二月三日は節分だ。「福はーうちー」の掛け声と共に豆をまいたり、最近では恵方巻きを食べたりして過ごされる方も多いのではないか。節分とは季節の分け目という意味で、もともと二十四節気それぞれの前日を表す言葉であったが、いつ頃からか冬の終わる最後の日である立春の前日を指すようになった。旧暦ではお正月と立春が近いため、節分も大晦日と同じように新しい生活が始まる境目の日として重視されており、當山でも節分から立春の日にかけては星祭を行っている。
星祭とは私達の運命を司る星の神様そして全ての星の王様である妙見様をお祀りし、本年の星回りをよくして頂くように願う行事だ。つまり運気を好転させることで、災難を除き寿福増進の御利益が頂けるのである。
季節の変わり目の大切な日、恵方巻きを頬張った後は、妙見様に手を合わせよう。
更新日:2012/02/01
お正月は一年の始まりだ。お正月は家の中に歳神様をお招きし、一年の幸福を祈る。そのため、大掃除をしたり鏡餅や門松など色々な準備をしてお迎えをする。また、お正月には初詣に行くが、これは守護神様の元へお詣りし昨年の息災を感謝すると共に、新たな一年も無事過ごせるようにお祈りをするためだ。
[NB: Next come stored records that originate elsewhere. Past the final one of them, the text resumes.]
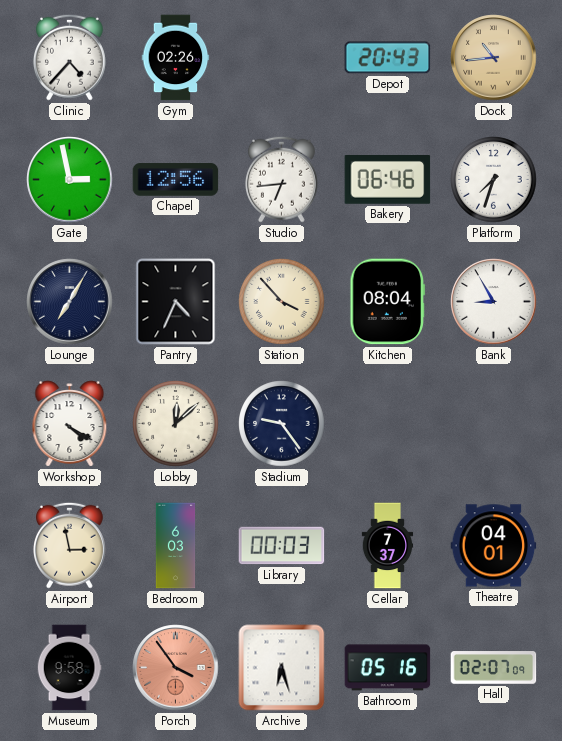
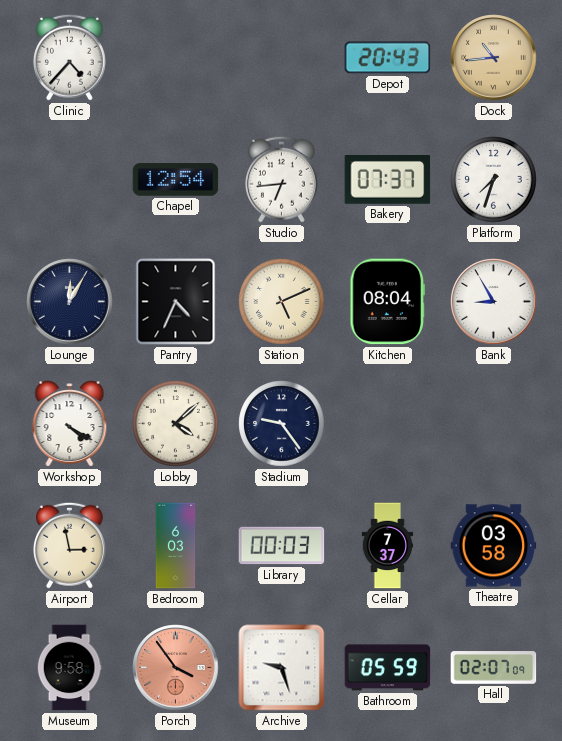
Gym: 02:26 -> none
Gate: 2:58 -> none
Chapel: 12:56 -> 12:54
Bakery: 06:46 -> 07:37
Lounge: 7:05 -> 12:05
Station: 3:53 -> 5:11
Lobby: 12:08 -> 4:08
Theatre: 04:01 -> 03:58
Archive: 6:27 -> 9:27
Bathroom: 05:16 -> 05:59
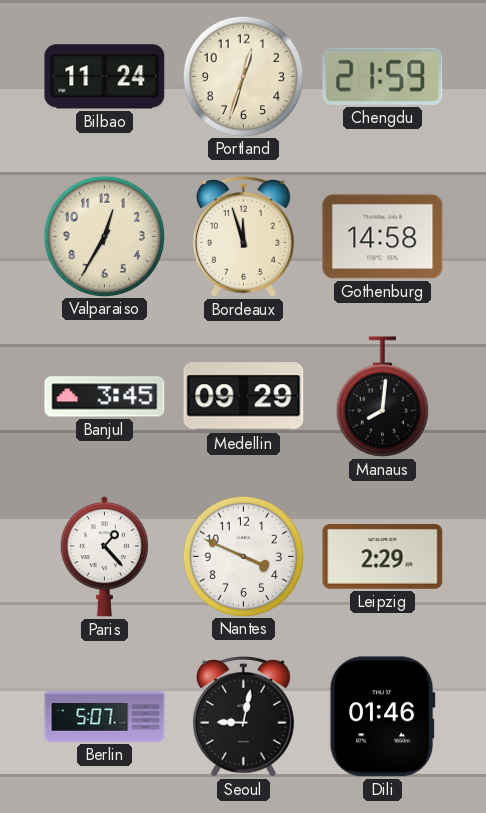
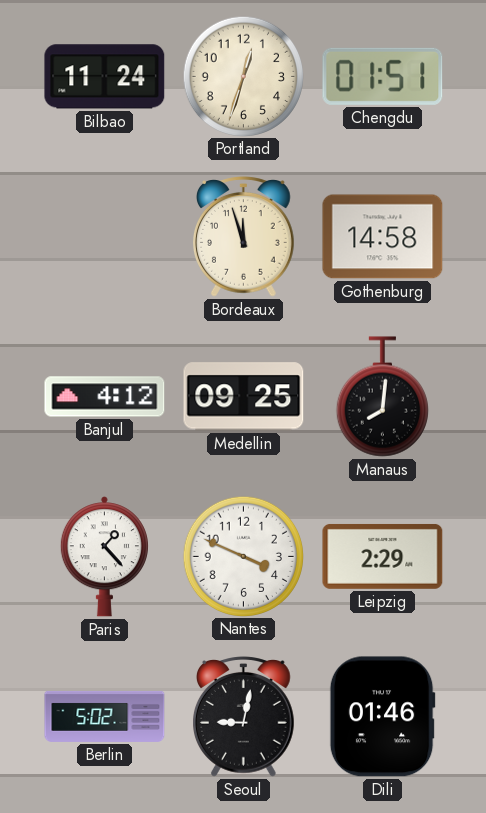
Chengdu: 21:59 -> 01:51
Valparaiso: 12:35 -> none
Banjul: 3:45 -> 4:12
Medellin: 09:29 -> 09:25
Berlin: 5:07 -> 5:02
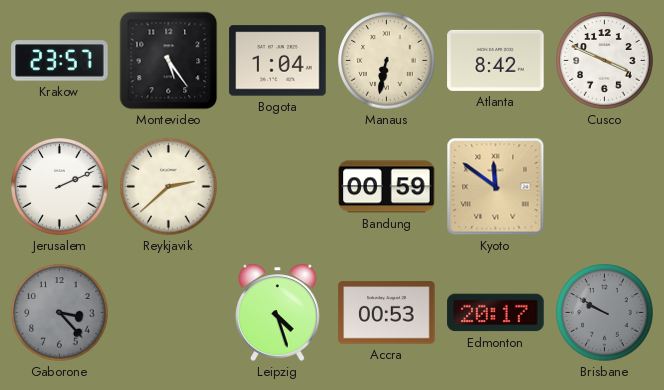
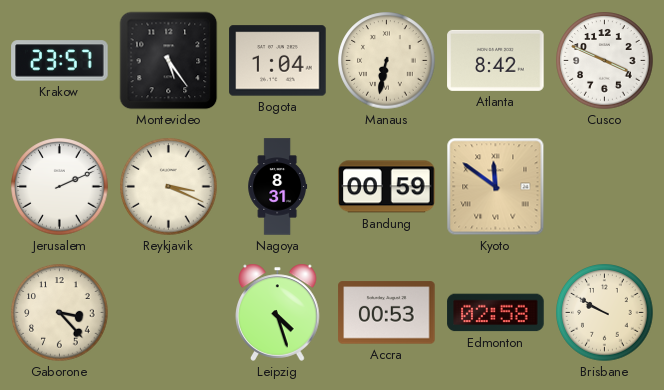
Reykjavik: 2:38 -> 3:19
Nagoya: none -> 8:31
Gaborone dial: grey -> cream
Edmonton: 20:17 -> 02:58
Brisbane dial: grey -> cream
お盆とお正月は日本人の二大行事といっても過言ではないがお盆がご先祖様の供養に重点が置かれているのに対し、お正月は私達の幸福を祈る性格が強く全てを清め新たなスタートを切るための行事といえる。
お正月の飾りにも一つ一つ意味があり、門松は神様が降臨する目印であり、鏡餅と共にお供えする橙は子孫繁栄、干し柿は夫婦が皺(しわ)の寄るまで添い遂げる事を願い、田作(ごまめ)は豊作を象徴する。飾りは全てする必要はなく心の持ちようが大切である。
更新日:2012/01/01
大晦日の行事は正月の行事と共に一年で最も大切だ。中でも大事なのが除夜の鐘。
ところで、なぜ除夜の鐘というのかご存じだろうか。十二月を師走と言うが別の名を除(じよ)月(げつ)という。その最後の三十一日を除(じよ)日(じつ)といい、その夜だから除夜という。
除夜の鐘は、煩悩の数と同じ一〇八回鐘を撞く。一年の終わりに自らの煩悩を払い、新年を新たな気持ちで迎えるためだ。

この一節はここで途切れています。